08 March 2016

Springboard to a Brighter Future with the CIMP

The Canadian International Matriculation Programme (CIMP) at Sunway College is a rigorous academic programme leading to university studies. The programme provides students the opportunity to grow socially and culturally through involvement in many of the extra-curricular activities offered.

18 year old Lok Huey Ning who has completed the CIMP at Sunway College said her most important takeaway from her studies was, “To be open and receptive to different opinions and ideas. CIMP showed me that it was alright, if not better, to break away from stringent structures and instead infuse your work with innovation, as long as the innovation has the backing of sound logic and reasoning!”

Lok Huey Ning with John Mackle, former Director of the Canadian International Matriculation Programme at the Harvard Prize Book Award Ceremony

On choosing the CIMP at Sunway College, Lok said, “I wanted to try something new and totally different from my high school education. As most people know, CIMP is 70% coursework and 30% examinations; this appeals to me as I much prefer learning and doing assignments consistently instead of cramming last minute for a big exam, regurgitating the facts and forgetting them. The course description also mentioned ‘independent learning’, which I highly support as it encourages students to learn and pursue a passion outside the boundary and strictures of a purely academic environment.”

According to Lok, the best bits of the programme were her lecturers. “The teachers at CIMP are a joy to learn from. Their passion and enthusiasm is admirable, sometimes even infectious. I’m very grateful to be able to experience learning under the hands of such passionate tutors. They also offer their time outside of class to help students out,” she said. As with all programmes, Lok said she faced challenges too in keeping up with the deadlines for assignments. As deadlines for various assignments were usually all around the same time, she learned to manage her time well to keep up. Busy as she was with assignments, Lok managed to immerse herself in extra-curricular activities by participating in the Monash Business Investment Challenge, Help International School Model United Nations Ceremony, CIMP track and field club, CIMP fitness club and CIMP Model United Nations. In 2015, Lok was awarded the Harvard Prize Book one of the most prestigious awards for outstanding Pre-University students.
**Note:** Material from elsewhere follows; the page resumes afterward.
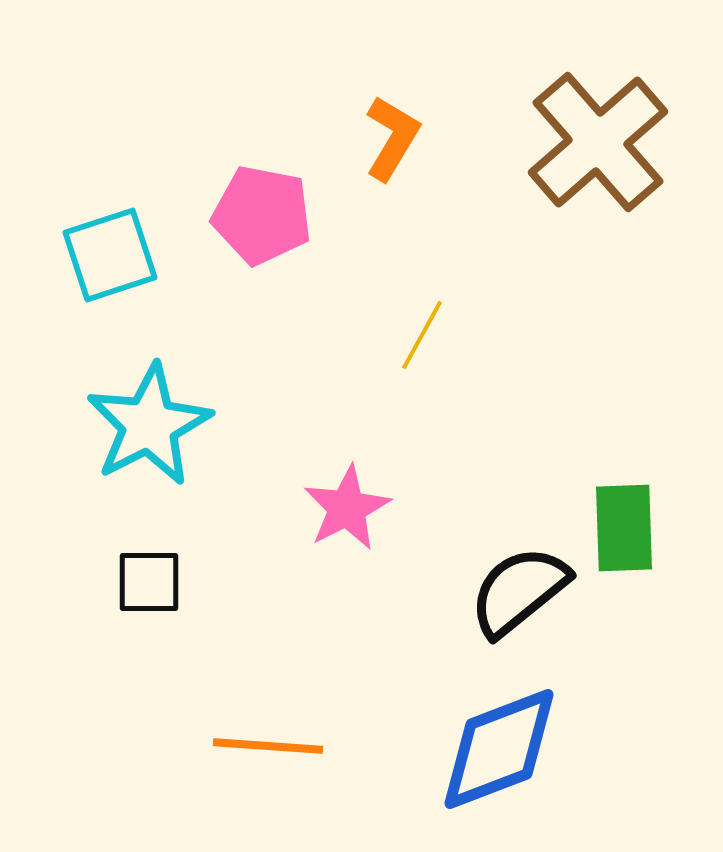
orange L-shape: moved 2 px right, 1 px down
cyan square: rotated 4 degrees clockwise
Lok Huey Ning at the CIMP Graduation

Candidates for the award were assessed by a panel of judges from the Harvard Club of Malaysia based on an interview covering social, intellectual and ethical aspects. This year for the interview session, shortlisted candidates were posed with questions which required them to not only think out of the box, but also to think about their responsibility in society, and their roles as citizens of the country.

“It was a challenging interview, definitely had me thinking hard, but it was also very fun! Some of the questions were really unorthodox, and the interviewers built up a very casual atmosphere”, said Lok of the interview.
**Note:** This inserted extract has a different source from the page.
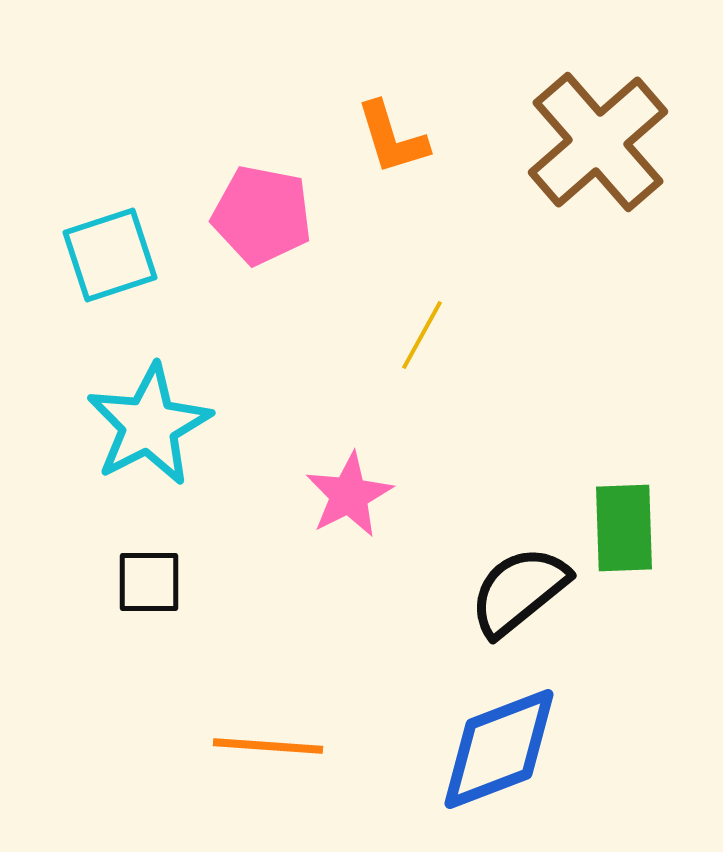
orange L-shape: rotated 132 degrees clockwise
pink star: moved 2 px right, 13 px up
“I mostly do tutoring for students who need my help in CIMP. I occasionally volunteer for charity events as well. I tutor 3 days a week; the times I help out for charity events is sporadic, it really depends on my schedule and when the event is being held. Tutoring is really a prime example of ‘the best way to learn, is to teach’, it trains me to explain concepts to others and understand which area of study challenges them the most. I think it really teaches me to be more understanding and tolerant,” said the former student of SMK Bandar Utama Damansara (3), Selangor.

Lok, who will be pursuing further studies in Strategic Finance at Minerva Schools at KGI, California in the United States stated her time in the CIMP programme has definitely helped her grow as a person. “CIMP stresses speaking out, inquiry and independent learning. The teachers are always encouraging students to ask questions, and even if you’re wrong, they don’t embarrass you for it. The teachers are also very accepting of new ideas and opinions, as long as you have sufficient reason, research and proof to back it up. Overall, the CIMP has taught me to nurture my innate curiosity and inquiry, and to be unafraid of thinking outside the box even if it defies the status quo” she explained.

She starts her new life the States in September this year with the hope to further her knowledge, meet different people, gain new and practical experiences and become a more global person. “As cliché as it sounds, I’m also hoping to do some soul-searching and cultivate an identity for myself which I shall be truly comfortable with”, said Lok.